_Hardware design source files_
************

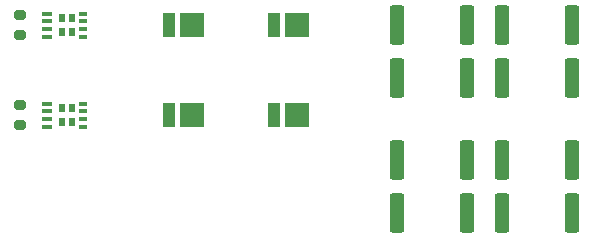
<source format=gtp>
%TF.GenerationSoftware,KiCad,Pcbnew,(6.0.5)*%
%TF.CreationDate,2022-06-15T13:59:35+01:00*%
%TF.ProjectId,tsal,7473616c-2e6b-4696-9361-645f70636258,rev?*%
%TF.SameCoordinates,Original*%
%TF.FileFunction,Paste,Top*%
%TF.FilePolarity,Positive*%
%FSLAX46Y46*%
G04 Gerber Fmt 4.6, Leading zero omitted, Abs format (unit mm)*
G04 Created by KiCad (PCBNEW (6.0.5)) date 2022-06-15 13:59:35*
%MOMM*%
%LPD*%
G01*
G04 APERTURE LIST*
G04 Aperture macros list*
%AMRoundRect*
0 Rectangle with rounded corners*
0 $1 Rounding radius*
0 $2 $3 $4 $5 $6 $7 $8 $9 X,Y pos of 4 corners*
0 Add a 4 corners polygon primitive as box body*
4,1,4,$2,$3,$4,$5,$6,$7,$8,$9,$2,$3,0*
0 Add four circle primitives for the rounded corners*
1,1,$1+$1,$2,$3*
1,1,$1+$1,$4,$5*
1,1,$1+$1,$6,$7*
1,1,$1+$1,$8,$9*
0 Add four rect primitives between the rounded corners*
20,1,$1+$1,$2,$3,$4,$5,0*
20,1,$1+$1,$4,$5,$6,$7,0*
20,1,$1+$1,$6,$7,$8,$9,0*
20,1,$1+$1,$8,$9,$2,$3,0*%
G04 Aperture macros list end*
%ADD10RoundRect,0.250000X0.362500X1.425000X-0.362500X1.425000X-0.362500X-1.425000X0.362500X-1.425000X0*%
%ADD11R,0.510000X0.635000*%
%ADD12R,0.830000X0.300000*%
%ADD13R,0.750000X0.300000*%
%ADD14RoundRect,0.200000X0.275000X-0.200000X0.275000X0.200000X-0.275000X0.200000X-0.275000X-0.200000X0*%
%ADD15R,1.000000X2.100000*%
%ADD16R,2.100000X2.100000*%
G04 APERTURE END LIST*
D10*
%TO.C,R20*%
X121707500Y-133350000D03*
X115782500Y-133350000D03*
%TD*%
D11*
%TO.C,Q1*%
X78525000Y-132724000D03*
X79385000Y-133976000D03*
X79385000Y-132724000D03*
D12*
X77205000Y-133025000D03*
D13*
X80315000Y-133025000D03*
X80315000Y-132375000D03*
D12*
X77205000Y-132375000D03*
D13*
X80315000Y-134325000D03*
X80315000Y-133675000D03*
D12*
X77205000Y-134325000D03*
X77205000Y-133675000D03*
D11*
X78525000Y-133976000D03*
%TD*%
D14*
%TO.C,R5*%
X74930000Y-141795000D03*
X74930000Y-140145000D03*
%TD*%
D10*
%TO.C,R2*%
X112817500Y-137795000D03*
X106892500Y-137795000D03*
%TD*%
D15*
%TO.C,D9*%
X87565000Y-140970000D03*
D16*
X89515000Y-140970000D03*
%TD*%
D10*
%TO.C,R3*%
X121707500Y-149225000D03*
X115782500Y-149225000D03*
%TD*%
D15*
%TO.C,D3*%
X96455000Y-140970000D03*
D16*
X98405000Y-140970000D03*
%TD*%
D10*
%TO.C,R22*%
X121707500Y-144780000D03*
X115782500Y-144780000D03*
%TD*%
%TO.C,R4*%
X112817500Y-149225000D03*
X106892500Y-149225000D03*
%TD*%
%TO.C,R23*%
X112817500Y-144780000D03*
X106892500Y-144780000D03*
%TD*%
%TO.C,R21*%
X112817500Y-133350000D03*
X106892500Y-133350000D03*
%TD*%
D14*
%TO.C,R6*%
X74930000Y-134175000D03*
X74930000Y-132525000D03*
%TD*%
D10*
%TO.C,R1*%
X121707500Y-137795000D03*
X115782500Y-137795000D03*
%TD*%
D13*
%TO.C,Q2*%
X80315000Y-140645000D03*
X80315000Y-141295000D03*
X80315000Y-139995000D03*
D12*
X77205000Y-141945000D03*
X77205000Y-141295000D03*
D13*
X80315000Y-141945000D03*
D11*
X78525000Y-140344000D03*
X78525000Y-141596000D03*
X79385000Y-140344000D03*
D12*
X77205000Y-140645000D03*
D11*
X79385000Y-141596000D03*
D12*
X77205000Y-139995000D03*
%TD*%
D15*
%TO.C,D2*%
X87565000Y-133350000D03*
D16*
X89515000Y-133350000D03*
%TD*%
D15*
%TO.C,D6*%
X96455000Y-133350000D03*
D16*
X98405000Y-133350000D03*
%TD*%
M02*

</source>
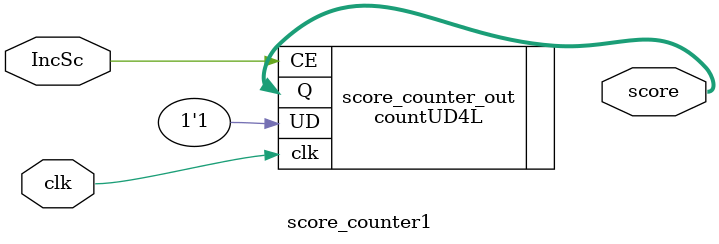
<source format=v>
`timescale 1ns / 1ps


module score_counter1(
    input IncSc,
    input clk,
    
    output [3:0] score
    );
    
    countUD4L score_counter_out(.clk(clk), .UD(1'b1), .CE(IncSc), .Q(score));
    
endmodule

</source>
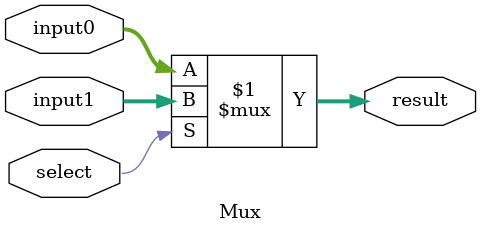
<source format=v>
module Mux(
    input [31:0] input0,
    input [31:0] input1,
    input select,
    output [31:0] result
);
    assign result = select? input1 : input0;
endmodule
</source>
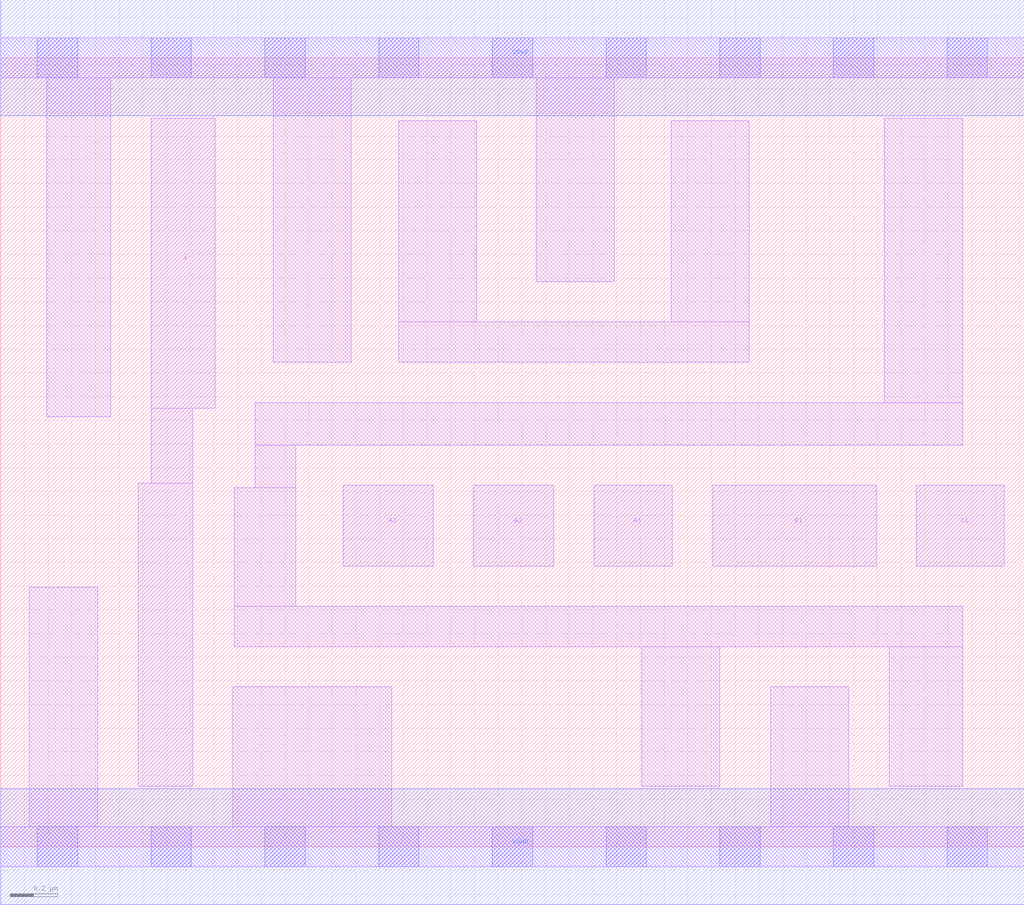
<source format=lef>
# Copyright 2020 The SkyWater PDK Authors
#
# Licensed under the Apache License, Version 2.0 (the "License");
# you may not use this file except in compliance with the License.
# You may obtain a copy of the License at
#
#     https://www.apache.org/licenses/LICENSE-2.0
#
# Unless required by applicable law or agreed to in writing, software
# distributed under the License is distributed on an "AS IS" BASIS,
# WITHOUT WARRANTIES OR CONDITIONS OF ANY KIND, either express or implied.
# See the License for the specific language governing permissions and
# limitations under the License.
#
# SPDX-License-Identifier: Apache-2.0

VERSION 5.7 ;
  NOWIREEXTENSIONATPIN ON ;
  DIVIDERCHAR "/" ;
  BUSBITCHARS "[]" ;
UNITS
  DATABASE MICRONS 200 ;
END UNITS
MACRO sky130_fd_sc_lp__a311o_2
  CLASS CORE ;
  FOREIGN sky130_fd_sc_lp__a311o_2 ;
  ORIGIN  0.000000  0.000000 ;
  SIZE  4.320000 BY  3.330000 ;
  SYMMETRY X Y R90 ;
  SITE unit ;
  PIN A1
    ANTENNAGATEAREA  0.315000 ;
    DIRECTION INPUT ;
    USE SIGNAL ;
    PORT
      LAYER li1 ;
        RECT 2.505000 1.185000 2.835000 1.525000 ;
    END
  END A1
  PIN A2
    ANTENNAGATEAREA  0.315000 ;
    DIRECTION INPUT ;
    USE SIGNAL ;
    PORT
      LAYER li1 ;
        RECT 1.995000 1.185000 2.335000 1.525000 ;
    END
  END A2
  PIN A3
    ANTENNAGATEAREA  0.315000 ;
    DIRECTION INPUT ;
    USE SIGNAL ;
    PORT
      LAYER li1 ;
        RECT 1.445000 1.185000 1.825000 1.525000 ;
    END
  END A3
  PIN B1
    ANTENNAGATEAREA  0.315000 ;
    DIRECTION INPUT ;
    USE SIGNAL ;
    PORT
      LAYER li1 ;
        RECT 3.005000 1.185000 3.695000 1.525000 ;
    END
  END B1
  PIN C1
    ANTENNAGATEAREA  0.315000 ;
    DIRECTION INPUT ;
    USE SIGNAL ;
    PORT
      LAYER li1 ;
        RECT 3.865000 1.185000 4.235000 1.525000 ;
    END
  END C1
  PIN X
    ANTENNADIFFAREA  0.588000 ;
    DIRECTION OUTPUT ;
    USE SIGNAL ;
    PORT
      LAYER li1 ;
        RECT 0.580000 0.255000 0.810000 1.535000 ;
        RECT 0.635000 1.535000 0.810000 1.850000 ;
        RECT 0.635000 1.850000 0.905000 3.075000 ;
    END
  END X
  PIN VGND
    DIRECTION INOUT ;
    USE GROUND ;
    PORT
      LAYER met1 ;
        RECT 0.000000 -0.245000 4.320000 0.245000 ;
    END
  END VGND
  PIN VPWR
    DIRECTION INOUT ;
    USE POWER ;
    PORT
      LAYER met1 ;
        RECT 0.000000 3.085000 4.320000 3.575000 ;
    END
  END VPWR
  OBS
    LAYER li1 ;
      RECT 0.000000 -0.085000 4.320000 0.085000 ;
      RECT 0.000000  3.245000 4.320000 3.415000 ;
      RECT 0.120000  0.085000 0.410000 1.095000 ;
      RECT 0.195000  1.815000 0.465000 3.245000 ;
      RECT 0.980000  0.085000 1.650000 0.675000 ;
      RECT 0.985000  0.845000 4.060000 1.015000 ;
      RECT 0.985000  1.015000 1.245000 1.515000 ;
      RECT 1.075000  1.515000 1.245000 1.695000 ;
      RECT 1.075000  1.695000 4.060000 1.875000 ;
      RECT 1.150000  2.045000 1.480000 3.245000 ;
      RECT 1.680000  2.045000 3.160000 2.215000 ;
      RECT 1.680000  2.215000 2.010000 3.065000 ;
      RECT 2.260000  2.385000 2.590000 3.245000 ;
      RECT 2.705000  0.255000 3.035000 0.845000 ;
      RECT 2.830000  2.215000 3.160000 3.065000 ;
      RECT 3.250000  0.085000 3.580000 0.675000 ;
      RECT 3.730000  1.875000 4.060000 3.075000 ;
      RECT 3.750000  0.255000 4.060000 0.845000 ;
    LAYER mcon ;
      RECT 0.155000 -0.085000 0.325000 0.085000 ;
      RECT 0.155000  3.245000 0.325000 3.415000 ;
      RECT 0.635000 -0.085000 0.805000 0.085000 ;
      RECT 0.635000  3.245000 0.805000 3.415000 ;
      RECT 1.115000 -0.085000 1.285000 0.085000 ;
      RECT 1.115000  3.245000 1.285000 3.415000 ;
      RECT 1.595000 -0.085000 1.765000 0.085000 ;
      RECT 1.595000  3.245000 1.765000 3.415000 ;
      RECT 2.075000 -0.085000 2.245000 0.085000 ;
      RECT 2.075000  3.245000 2.245000 3.415000 ;
      RECT 2.555000 -0.085000 2.725000 0.085000 ;
      RECT 2.555000  3.245000 2.725000 3.415000 ;
      RECT 3.035000 -0.085000 3.205000 0.085000 ;
      RECT 3.035000  3.245000 3.205000 3.415000 ;
      RECT 3.515000 -0.085000 3.685000 0.085000 ;
      RECT 3.515000  3.245000 3.685000 3.415000 ;
      RECT 3.995000 -0.085000 4.165000 0.085000 ;
      RECT 3.995000  3.245000 4.165000 3.415000 ;
  END
END sky130_fd_sc_lp__a311o_2
END LIBRARY

</source>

************

_Problem statement_
Which of the lines above carry the string "result"? Pick them out and copy them.

_Solution for this task_
    output [31:0] result
    assign result = select? input1 : input0;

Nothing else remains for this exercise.